Table 3.
MIR | Expression in cell linesa | Predicted length of primary transcript(s)b |
---|---|---|
MIR_dup2285 (chr16:22309780-22309939) | GM12878, H1-hESC, HeLa-S3, HepG2, HUVEC, K562, NHEK | 124/131 (T4), 223/230 (T3GT2), 243/250 (T4), 354/361 (T3CT, downstream of annotated MIR but within the cloned sequence) |
MIR_dup3493 (chr1:34943459-34943727) | GM12878, H1-hESC, K562, NHEK | 177 (TAT3), 213 (TAT3), 277 (T2AT2). Expected transcripts originating from terminators more downstream of the annotated MIR but within the cloned sequence: 305 (T2AT2), 365 (T2AT3), 393 (T4) |
MIRb_dup5848 (chr2:71762977-71763215) | H1-hESC, HepG2, NHEK | 119 (TCT3), 256 (T3CT), 358 (T5) |
MIRc_dup2189 (chr14:89445565-89445634) | H1-hESC, K562, NHEK | 137 (T3AT) and 140 (T4), 207 (T2GT3), 250 (T5) |
aThe column lists, for each MIR element, the cell lines in which it was found to be expressed by ENCODE RNA-seq data analysis.
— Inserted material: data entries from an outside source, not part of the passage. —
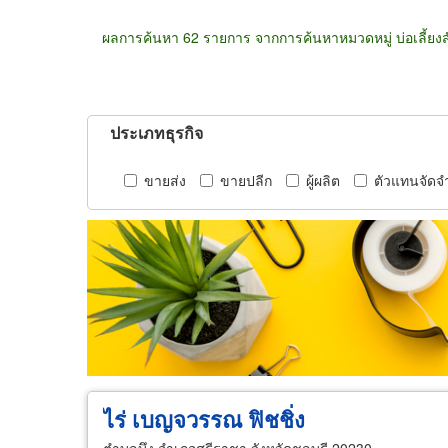
ผลการค้นหา 62 รายการ จากการค้นหาหมวดหมู่ บ่อเลี้ยงสั
ประเภทธุรกิจ
ขายส่ง
ขายปลีก
ผู้ผลิต
ตัวแทนจัดจ
ไร่ เบญจวรรณ ฟิชชิ่ง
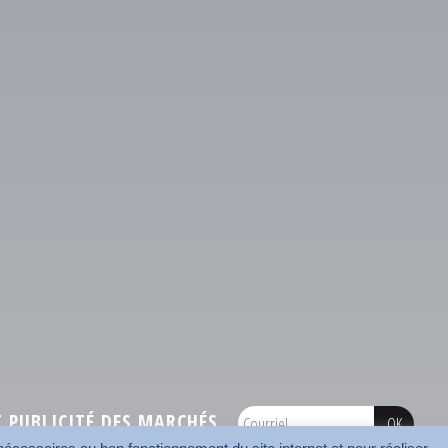
PUBLICITÉ DES MARCHÉS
bThe reported transcript lengths were calculated by assuming as TSS the A or G residue closest to the position 12 bp upstream of the A box. To estimate the 3’ end of the transcript, both canonical (Tn with n ≥ 4) and non-canonical T-rich Pol III terminators [17] were considered both within and downstream of MIR body sequence (indicated in parentheses after the transcript length). For canonical terminators, the four Us corresponding to the first four Ts of the termination signal were considered as part of the transcripts; for non-canonical terminators, all the nucleotides of the terminator were considered as incorporated into the RNA. In the case of MIR_dup2285, for which two possible A boxes could drive transcription, the expected lengths of both putative alternative transcripts are indicated (Supplementary Fig. S1).